Leia a coluna da semana (09/02/2026):
Quando o choro vira excesso e o adulto vira silêncio
Por Juliana Ramiro
Há um equívoco muito comum, e profundamente violento, ainda que cotidiano, na forma como lidamos com o choro das crianças. Costumamos medir a dor infantil com a régua adulta: se não é “grave”, se é “só um papel”, se “logo passa”, então não haveria motivo para tanto sentimento. Mas quem decide o tamanho da dor não é quem observa de fora. É quem sente.
No capítulo “Quando eu choro e vocês dizem que não é motivo”, do meu livro O que eu queria que você soubesse, parto justamente dessa cena banal — um desenho rasgado — para falar de algo muito maior: a solidão emocional que se instala quando a criança percebe que seu sofrimento não encontra testemunha. O papel rasga, mas o que se rompe, muitas vezes, é a possibilidade de ser levado a sério.

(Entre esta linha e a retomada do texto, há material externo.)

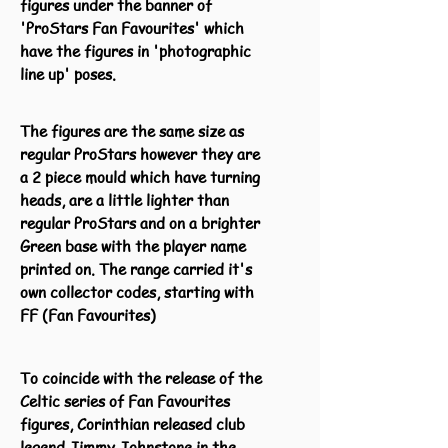
figures under the banner of
'ProStars Fan Favourites' which
have the figures in 'photographic
line up' poses.
The figures are the same size as
regular ProStars however they are
a 2 piece mould which have turning
heads, are a little lighter than
regular ProStars and on a brighter
Green base with the player name
printed on. The range carried it's
own collector codes, starting with
FF (Fan Favourites)
To coincide with the release of the
Celtic series of Fan Favourites
figures, Corinthian released club
legend Jimmy Johnstone in the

A infância não opera pela lógica da proporção racional. A criança ainda não separa completamente o mundo externo do mundo interno. O que acontece fora reverbera dentro com intensidade total. Por isso, um brinquedo quebrado pode ser vivido como perda, um desenho rasgado como colapso, um “não” como abandono. Quando o adulto responde com frases como “isso não é nada”, “para de chorar” ou “não foi motivo”, não está ensinando maturidade, está ensinando silenciamento. A criança aprende, pouco a pouco, que sentir demais é um erro. Que expressar dor é exagero. Que, para continuar pertencendo, talvez seja melhor calar.

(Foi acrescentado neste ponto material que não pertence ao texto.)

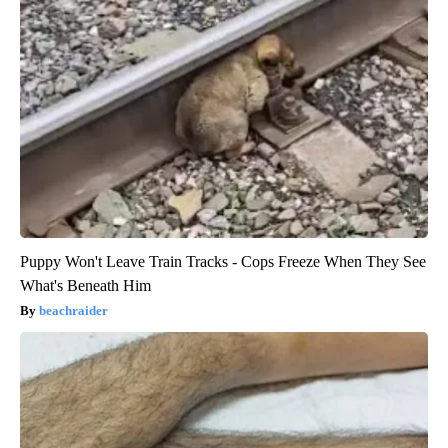
Puppy Won't Leave Train Tracks - Cops Freeze When They See
What's Beneath Him
beachraider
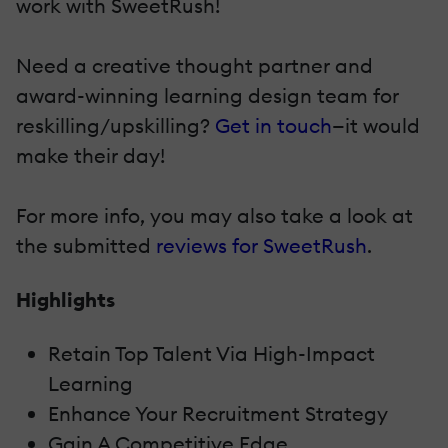
work with SweetRush!
Need a creative thought partner and
award-winning learning design team for
reskilling/upskilling?
Get in touch
—it would
make their day!
For more info, you may also take a look at
the submitted
reviews for SweetRush
.
Highlights
Retain Top Talent Via High-Impact
Learning
Enhance Your Recruitment Strategy
Gain A Competitive Edge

O psicanalista Donald Winnicott já nos alertava que a criança precisa de um ambiente suficientemente bom, capaz de sustentar emoções que ela ainda não consegue pensar. Não se trata de concordar com tudo, nem de inflar o sofrimento, mas de reconhecer sua existência. Nomear. Conter. Estar. Quando isso não acontece, o choro deixa de ser apenas uma reação e passa a carregar algo a mais: a experiência de não ser compreendido.

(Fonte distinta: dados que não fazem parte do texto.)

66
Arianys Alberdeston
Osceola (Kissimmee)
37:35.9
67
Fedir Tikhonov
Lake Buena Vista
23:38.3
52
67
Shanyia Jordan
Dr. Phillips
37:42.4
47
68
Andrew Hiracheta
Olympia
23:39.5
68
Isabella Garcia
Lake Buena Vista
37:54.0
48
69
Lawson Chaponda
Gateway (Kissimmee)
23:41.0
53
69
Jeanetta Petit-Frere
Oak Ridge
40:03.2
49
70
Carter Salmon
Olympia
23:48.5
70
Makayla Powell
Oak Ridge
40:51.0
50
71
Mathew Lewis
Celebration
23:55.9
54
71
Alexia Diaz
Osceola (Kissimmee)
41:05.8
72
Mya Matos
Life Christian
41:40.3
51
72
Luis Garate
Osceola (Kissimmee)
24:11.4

Outro psicanalista importante, Sándor Ferenczi, foi ainda mais direto ao afirmar que o trauma não está apenas no que acontece, mas na solidão diante do que se sente. A dor ignorada não diminui; ela se amplia. A criança não sofre só pelo acontecimento, mas pela ausência de alguém que diga: “eu vejo você, eu acredito em você”.
Hoje, além da desautorização emocional, enfrentamos um outro atravessamento importante: a pressa. O choro da criança interrompe rotinas, agendas, telas, produtividade. Ele exige presença e presença virou artigo raro. Muitas vezes, o “não é motivo” encobre algo ainda mais honesto, embora difícil de admitir: “eu não tenho tempo para sentir isso com você”. Mas nenhuma criança aprende a regular emoções sozinha. A autorregulação nasce, primeiro, da corregulação. De alguém que fica. Que sustenta. Que não apressa o fim do choro, mas acompanha o seu percurso.
Validar o sentimento não significa reforçar a dor nem criar crianças frágeis. Pelo contrário: crianças que são escutadas aprendem que sentir não destrói, que a dor passa, que existe um mundo que suporta suas lágrimas. Quando o adulto diz “eu sei que você ficou triste, estou aqui”, algo se reorganiza. O choro já não precisa gritar tanto. Ele encontra repouso no vínculo.